#### [Supplied records]
"""

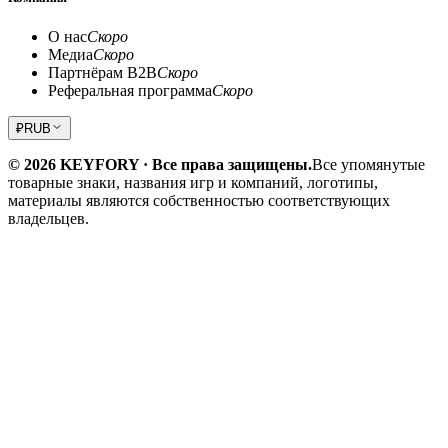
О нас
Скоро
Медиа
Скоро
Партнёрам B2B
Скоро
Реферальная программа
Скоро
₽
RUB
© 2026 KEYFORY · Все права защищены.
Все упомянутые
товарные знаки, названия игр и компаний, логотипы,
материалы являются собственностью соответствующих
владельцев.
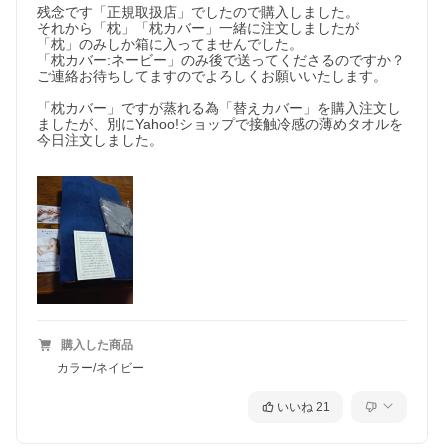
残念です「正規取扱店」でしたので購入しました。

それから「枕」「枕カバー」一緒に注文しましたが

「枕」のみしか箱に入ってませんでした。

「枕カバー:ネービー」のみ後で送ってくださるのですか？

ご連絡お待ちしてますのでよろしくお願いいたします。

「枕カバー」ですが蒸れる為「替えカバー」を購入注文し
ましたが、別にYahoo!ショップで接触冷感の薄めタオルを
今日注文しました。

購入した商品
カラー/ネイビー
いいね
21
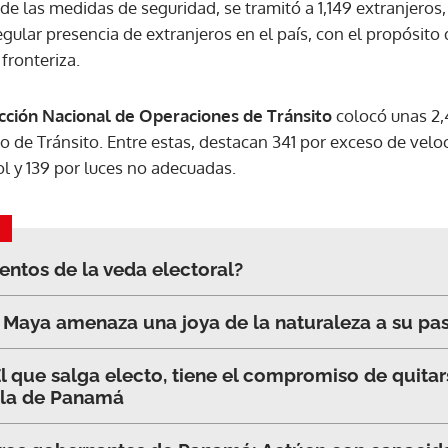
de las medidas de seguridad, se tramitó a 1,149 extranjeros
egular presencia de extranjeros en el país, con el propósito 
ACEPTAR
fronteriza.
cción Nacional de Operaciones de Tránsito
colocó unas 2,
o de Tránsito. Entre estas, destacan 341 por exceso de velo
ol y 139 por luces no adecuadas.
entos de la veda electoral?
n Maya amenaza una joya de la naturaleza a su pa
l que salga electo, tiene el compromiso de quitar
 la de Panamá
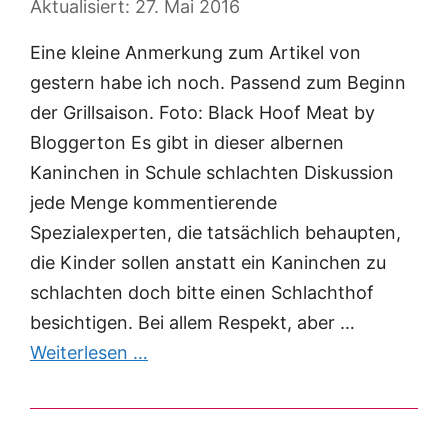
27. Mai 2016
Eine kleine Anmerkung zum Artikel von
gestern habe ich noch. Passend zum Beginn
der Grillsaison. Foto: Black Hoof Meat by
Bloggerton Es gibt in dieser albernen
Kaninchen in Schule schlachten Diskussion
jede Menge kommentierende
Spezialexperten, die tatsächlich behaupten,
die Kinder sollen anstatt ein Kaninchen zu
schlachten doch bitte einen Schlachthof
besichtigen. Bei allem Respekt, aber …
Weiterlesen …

"""
"""

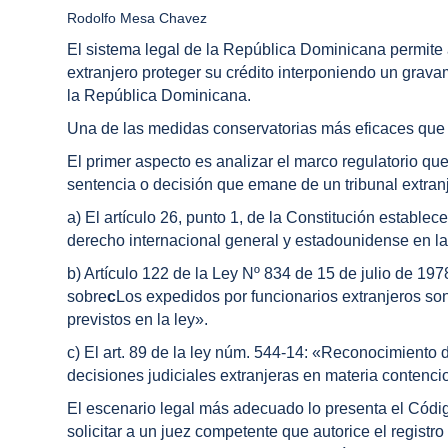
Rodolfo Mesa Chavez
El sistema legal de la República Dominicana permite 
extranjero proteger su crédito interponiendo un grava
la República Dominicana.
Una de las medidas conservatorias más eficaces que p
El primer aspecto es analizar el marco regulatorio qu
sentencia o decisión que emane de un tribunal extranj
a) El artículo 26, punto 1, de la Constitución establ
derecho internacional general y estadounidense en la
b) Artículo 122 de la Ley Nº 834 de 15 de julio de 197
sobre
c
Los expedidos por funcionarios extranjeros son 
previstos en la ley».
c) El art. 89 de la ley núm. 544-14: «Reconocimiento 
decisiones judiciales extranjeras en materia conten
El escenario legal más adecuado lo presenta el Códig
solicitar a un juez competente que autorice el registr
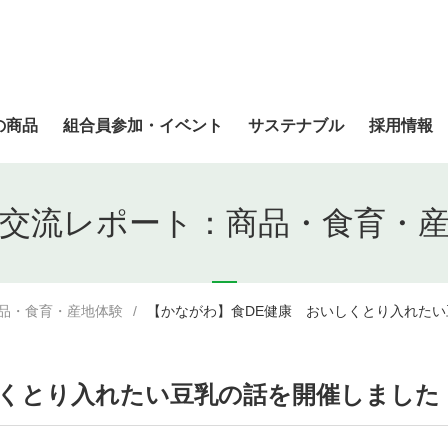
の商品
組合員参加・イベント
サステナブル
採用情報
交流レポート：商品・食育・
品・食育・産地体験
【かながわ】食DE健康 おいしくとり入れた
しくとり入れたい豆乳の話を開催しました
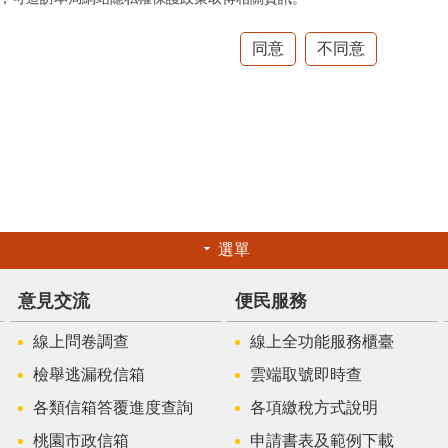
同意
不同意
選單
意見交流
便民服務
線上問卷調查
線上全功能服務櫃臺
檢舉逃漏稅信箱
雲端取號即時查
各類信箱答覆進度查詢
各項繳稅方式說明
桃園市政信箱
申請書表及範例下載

"""

#### [Task details]
Copy every line above that holds the word "legal".

#### [Result below]
El sistema legal de la República Dominicana permite 
El escenario legal más adecuado lo presenta el Códig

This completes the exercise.